[Activity A] Repeat word for word the part of the Prey 2 article from "Or it could" to "a later date.".
[Activity B] Using the Prey 2 article, mark each statement yes or no and quote the words that decide it: (i) ZeniMax filed its Prey 2 trademark extension with the US Patent and Trademark Office. (ii) Prey 2 was closely tied to the first game. (iii) True Crime: Hong Kong became Sleeping Dogs after United Front Games took the project to Square Enix.

[Exercise text]
>>>>
After a banner showing at E3 2011, it has been all down hill for Prey 2. What could have been, ostensibly, Blade Runner the video game instead turned into one of the more disappointing developments in recent memory.

Clearly, something wasn’t quite right at developer Human Head Studios — their relationship with publisher ZeniMax Studios strained — and so talk of cancellation arose. Then, came reports that Human Head hadn’t worked on Prey 2 in over 6 months, forced into limbo after general agreements could not be reached. Now, we haven’t heard so much as a peep about the game, despite claims Prey 2 has not been cancelled.

Further reaffirming those claims is a move by ZeniMax to extend the Prey 2 trademark. ZeniMax made the filing with the US Patent and Trademark Office for television shows, online games, magazines, comic books, and feature films.

So, while this trademark application may give Prey 2 fans (present company included) hope, it doesn’t necessarily mean the game will come back from the dead. Rather, it could mean that ZeniMax is looking to leverage the Prey 2 concept in another fashion, perhaps through a comic book.

Or it could be a sign that Human Head Studios is taking their work to another publisher in the hopes of getting the game made elsewhere. ZeniMax may see such a transition happening, and so they want to prevent Human Head from using the Prey 2 name, which ZeniMax may want to use at a later date.

We saw a similar thing occur with True Crime: Hong Kong, which eventually turned into Sleeping Dogs after developer United Front Games took the project to Square Enix. Maybe we will see some of those basic concepts pop up in a new IP. After all, Prey 2 was only loosely connected to the first game.

So, while nothing may come of this trademark extension that doesn’t mean we can’t hope to see Prey 2 again. It was one of the more interesting game concepts we saw that year, and it could be amazing in the next-gen.

Would you like to see Prey 2 come back from limbo? Do you think ZeniMax is extending the trademark to keep hope alive or to protect the IP?
<<<<
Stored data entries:
>>>>
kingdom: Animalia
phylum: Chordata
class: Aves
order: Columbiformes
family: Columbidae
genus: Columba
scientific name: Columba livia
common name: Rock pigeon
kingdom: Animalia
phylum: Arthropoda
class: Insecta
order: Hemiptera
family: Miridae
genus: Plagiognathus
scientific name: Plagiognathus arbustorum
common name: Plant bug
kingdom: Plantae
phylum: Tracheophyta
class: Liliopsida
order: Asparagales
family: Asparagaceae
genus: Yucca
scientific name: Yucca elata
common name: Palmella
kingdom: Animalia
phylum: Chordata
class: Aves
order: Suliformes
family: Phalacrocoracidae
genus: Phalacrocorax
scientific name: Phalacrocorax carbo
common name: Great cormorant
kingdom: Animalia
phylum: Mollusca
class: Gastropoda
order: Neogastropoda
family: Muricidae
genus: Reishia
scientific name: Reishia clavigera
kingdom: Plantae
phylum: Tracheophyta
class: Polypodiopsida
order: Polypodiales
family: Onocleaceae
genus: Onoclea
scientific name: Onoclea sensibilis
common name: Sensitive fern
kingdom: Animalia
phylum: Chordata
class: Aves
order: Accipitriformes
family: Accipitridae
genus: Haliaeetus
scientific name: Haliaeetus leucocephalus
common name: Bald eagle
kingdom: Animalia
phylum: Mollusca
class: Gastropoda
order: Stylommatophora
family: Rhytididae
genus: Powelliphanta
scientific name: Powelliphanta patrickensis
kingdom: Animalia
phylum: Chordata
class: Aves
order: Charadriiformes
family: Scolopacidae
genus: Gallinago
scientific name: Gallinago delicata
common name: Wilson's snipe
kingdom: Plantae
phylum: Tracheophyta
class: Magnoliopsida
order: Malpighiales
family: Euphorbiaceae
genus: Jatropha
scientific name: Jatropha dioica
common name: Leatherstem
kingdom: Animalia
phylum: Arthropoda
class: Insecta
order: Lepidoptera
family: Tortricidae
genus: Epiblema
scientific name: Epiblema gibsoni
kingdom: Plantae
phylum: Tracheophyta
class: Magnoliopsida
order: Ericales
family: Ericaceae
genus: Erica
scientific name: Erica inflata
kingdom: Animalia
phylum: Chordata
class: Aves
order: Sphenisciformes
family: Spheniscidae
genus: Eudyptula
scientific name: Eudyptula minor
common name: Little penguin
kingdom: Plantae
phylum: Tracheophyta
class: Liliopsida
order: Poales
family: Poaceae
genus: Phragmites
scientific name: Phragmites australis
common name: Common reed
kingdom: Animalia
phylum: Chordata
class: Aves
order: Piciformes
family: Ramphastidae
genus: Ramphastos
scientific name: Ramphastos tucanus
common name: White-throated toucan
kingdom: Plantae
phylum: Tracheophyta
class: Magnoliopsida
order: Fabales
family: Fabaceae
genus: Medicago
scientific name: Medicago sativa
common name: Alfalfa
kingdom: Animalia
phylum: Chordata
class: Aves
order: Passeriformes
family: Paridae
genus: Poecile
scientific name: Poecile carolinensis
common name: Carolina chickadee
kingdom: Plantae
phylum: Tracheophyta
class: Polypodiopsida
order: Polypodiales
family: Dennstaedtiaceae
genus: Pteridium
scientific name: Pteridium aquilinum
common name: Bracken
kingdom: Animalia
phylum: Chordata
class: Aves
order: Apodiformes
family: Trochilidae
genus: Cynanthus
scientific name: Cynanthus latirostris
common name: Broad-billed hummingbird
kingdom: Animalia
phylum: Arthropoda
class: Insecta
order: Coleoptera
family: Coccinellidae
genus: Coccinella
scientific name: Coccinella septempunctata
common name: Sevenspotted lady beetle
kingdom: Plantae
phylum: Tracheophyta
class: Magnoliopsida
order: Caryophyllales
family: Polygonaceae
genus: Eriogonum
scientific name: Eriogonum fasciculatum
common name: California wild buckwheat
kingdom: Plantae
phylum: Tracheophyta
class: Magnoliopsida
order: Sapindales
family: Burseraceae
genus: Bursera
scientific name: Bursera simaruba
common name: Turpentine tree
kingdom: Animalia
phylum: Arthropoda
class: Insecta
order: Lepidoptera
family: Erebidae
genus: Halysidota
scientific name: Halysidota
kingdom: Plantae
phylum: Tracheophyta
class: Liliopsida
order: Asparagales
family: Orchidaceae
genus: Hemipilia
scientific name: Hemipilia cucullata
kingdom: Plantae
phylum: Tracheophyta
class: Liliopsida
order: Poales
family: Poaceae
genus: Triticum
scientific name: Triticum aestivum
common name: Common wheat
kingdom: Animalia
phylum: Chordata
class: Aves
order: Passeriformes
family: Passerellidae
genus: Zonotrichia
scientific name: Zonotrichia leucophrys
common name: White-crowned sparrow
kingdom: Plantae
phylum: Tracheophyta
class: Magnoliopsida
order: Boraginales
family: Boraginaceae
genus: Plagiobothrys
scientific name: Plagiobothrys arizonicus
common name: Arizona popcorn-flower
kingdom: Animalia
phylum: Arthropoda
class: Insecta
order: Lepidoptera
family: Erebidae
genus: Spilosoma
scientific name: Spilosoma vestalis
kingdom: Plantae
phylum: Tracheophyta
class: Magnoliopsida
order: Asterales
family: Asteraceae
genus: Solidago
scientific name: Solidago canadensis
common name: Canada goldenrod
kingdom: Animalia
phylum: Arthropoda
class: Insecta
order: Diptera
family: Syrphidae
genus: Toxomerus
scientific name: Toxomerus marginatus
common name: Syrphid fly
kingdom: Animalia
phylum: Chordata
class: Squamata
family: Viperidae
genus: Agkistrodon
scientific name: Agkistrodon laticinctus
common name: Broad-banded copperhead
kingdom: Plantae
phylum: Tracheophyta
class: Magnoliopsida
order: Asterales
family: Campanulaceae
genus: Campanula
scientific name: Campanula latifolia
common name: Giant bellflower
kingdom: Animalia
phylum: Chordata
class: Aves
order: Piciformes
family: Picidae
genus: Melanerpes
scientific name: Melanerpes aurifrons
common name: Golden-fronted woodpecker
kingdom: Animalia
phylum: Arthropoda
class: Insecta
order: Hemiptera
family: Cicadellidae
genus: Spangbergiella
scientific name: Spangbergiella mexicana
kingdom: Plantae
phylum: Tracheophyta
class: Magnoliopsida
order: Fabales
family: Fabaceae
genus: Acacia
<<<<
[Exercise output A]
Or it could be a sign that Human Head Studios is taking their work to another publisher in the hopes of getting the game made elsewhere. ZeniMax may see such a transition happening, and so they want to prevent Human Head from using the Prey 2 name, which ZeniMax may want to use at a later date.

[Exercise output B]
(i) Yes: "ZeniMax made the filing with the US Patent and Trademark Office for television shows, online games, magazines, comic books, and feature films."
(ii) No: "Prey 2 was only loosely connected to the first game."
(iii) Yes: "True Crime: Hong Kong, which eventually turned into Sleeping Dogs after developer United Front Games took the project to Square Enix."